## Verilen görev 1:
Kaynağı iki cümleyle özetleyiniz.
## Verilen görev 2:
Kaynakta kodlama dersi için adı geçen okul türlerini, her birine önerilen ders statüsüyle birlikte sıralayınız.
## Verilen görev 3:
Kaynaktaki "Işık, TÜBİTAK'ı yeniden yapılandıracaklarını bildirdi." cümlesini İngilizceye çeviriniz.

## Kaynak:
################
Bakanlık olarak kodlama dersinin liselere zorunlu, ilk ve orta okullara seçmeli olarak müfredata alınarak eğitim sistemine kazandırılması gerektiğini düşündüklerini anlatan Işık, bunu resmi yazıyla bildirdikleri MEB'in konu üzerinde çalıştığını bildirdi.

Dünyanın artık 'açık Ar-Ge'yi konuştuğunu, nitelikli yabancı istihdamını Türkiye'ye kazandırmakla kritik alanlarda daha hızlı AR-Ge ve inovasyon yeteneği kazanacaklarını düşündüklerini belirten Işık, 'İlk 25 bindeki öğrenciler temel bilimleri tercih etsin istiyoruz. Burslardaki temel mantık bu. Geçen yıldan bu yıla kadar ciddi artış var. Gelecek yıl daha da artacak. Üniversite ayırımı kesinlikle yapmayız. Temel bilimleri tercih ettiğinde burs, daha da önemlisi mezun olduğunda iş imkanı...Mezun olduğunda iş imkanını biraz açıyoruz. Üretim paketinde de temel bilimler mezunlarının daha fazla iş bulmasına gayret göstereceğiz' ifadesini kullandı.

Işık, TÜBİTAK'ı yeniden yapılandıracaklarını bildirdi.
################
## Veri bloğu:
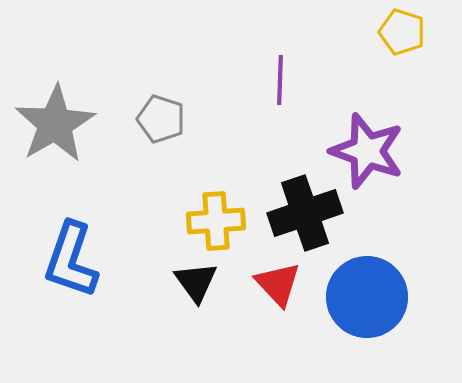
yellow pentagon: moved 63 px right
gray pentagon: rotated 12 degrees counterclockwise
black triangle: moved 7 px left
################
## Tam cevap 1:
Işık, kodlama dersinin liselerde zorunlu, ilk ve orta okullarda seçmeli olarak müfredata alınması gerektiğini düşündüklerini ve MEB'in bu konu üzerinde çalıştığını bildirdi. Işık ayrıca ilk 25 bindeki öğrencilerin temel bilimleri tercih etmesini istediklerini, bu amaçla burs ve iş imkânlarını artıracaklarını ve TÜBİTAK'ı yeniden yapılandıracaklarını belirtti.

## Tam cevap 2:
- Liseler: zorunlu
- İlk okullar: seçmeli
- Orta okullar: seçmeli

## Tam cevap 3:
Işık stated that they would restructure TÜBİTAK.